Because Python's string type is str, it is represented in memory in Unicode and a character corresponds to several bytes. If you want to transfer on the network, or save to disk, you need to turn str into bytes for each character in Bytes,bytes to occupy one byte. Conversely, if we read the byte stream from the network or disk, then the data read is bytes. To turn bytes into STR, you need to use the Decode () method:

#CodingA="ABC"Print(A.encode ("Utf-8")) b="Xiao Ming"#will be error, Chinese beyond the ASCII range#Print (B.encode ("ASCII"))Print(B.encode ("Utf-8"))#b ' \xe5\xb0\x8f\xe6\x98\x8e '#decodingPrint(b'\xe5\xb0\x8f\xe6\x98\x8e'. Decode ("Utf-8"))Print(b"ABC". Decode ("ASCII"))
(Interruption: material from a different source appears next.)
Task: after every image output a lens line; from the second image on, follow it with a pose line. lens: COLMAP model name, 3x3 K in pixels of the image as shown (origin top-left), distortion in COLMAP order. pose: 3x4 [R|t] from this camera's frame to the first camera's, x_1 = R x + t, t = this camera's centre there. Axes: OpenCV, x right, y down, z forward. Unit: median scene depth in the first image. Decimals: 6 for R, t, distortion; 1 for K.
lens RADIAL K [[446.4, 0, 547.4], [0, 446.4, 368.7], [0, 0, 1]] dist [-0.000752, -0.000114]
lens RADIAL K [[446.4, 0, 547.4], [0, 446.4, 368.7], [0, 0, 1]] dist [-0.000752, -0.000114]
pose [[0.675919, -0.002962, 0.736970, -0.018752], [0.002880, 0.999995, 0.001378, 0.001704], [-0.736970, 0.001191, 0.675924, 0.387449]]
1 Chinese characters are UTF-8 encoded and typically consume 3 bytes, while 1 English characters take up only 1 bytes. When manipulating strings, we often encounter mutual conversions between Str and bytes. To avoid garbled problems, you should always use UTF-8 encoding to convert str and bytes.

Content encoding in Python

Related Article

Contact Us

The content source of this page is from Internet, which doesn't represent Alibaba Cloud's opinion; products and services mentioned on that page don't have any relationship with Alibaba Cloud. If the content of the page makes you feel confusing, please write us an email, we will handle the problem within 5 days after receiving your email.

If you find any instances of plagiarism from the community, please send an email to: info-contact@alibabacloud.com and provide relevant evidence. A staff member will contact you within 5 working days.

A Free Trial That Lets You Build Big!

Start building with 50+ products and up to 12 months usage for Elastic Compute Service

  • Sales Support

    1 on 1 presale consultation

  • After-Sales Support

    24/7 Technical Support 6 Free Tickets per Quarter Faster Response

  • Alibaba Cloud offers highly flexible support services tailored to meet your exact needs.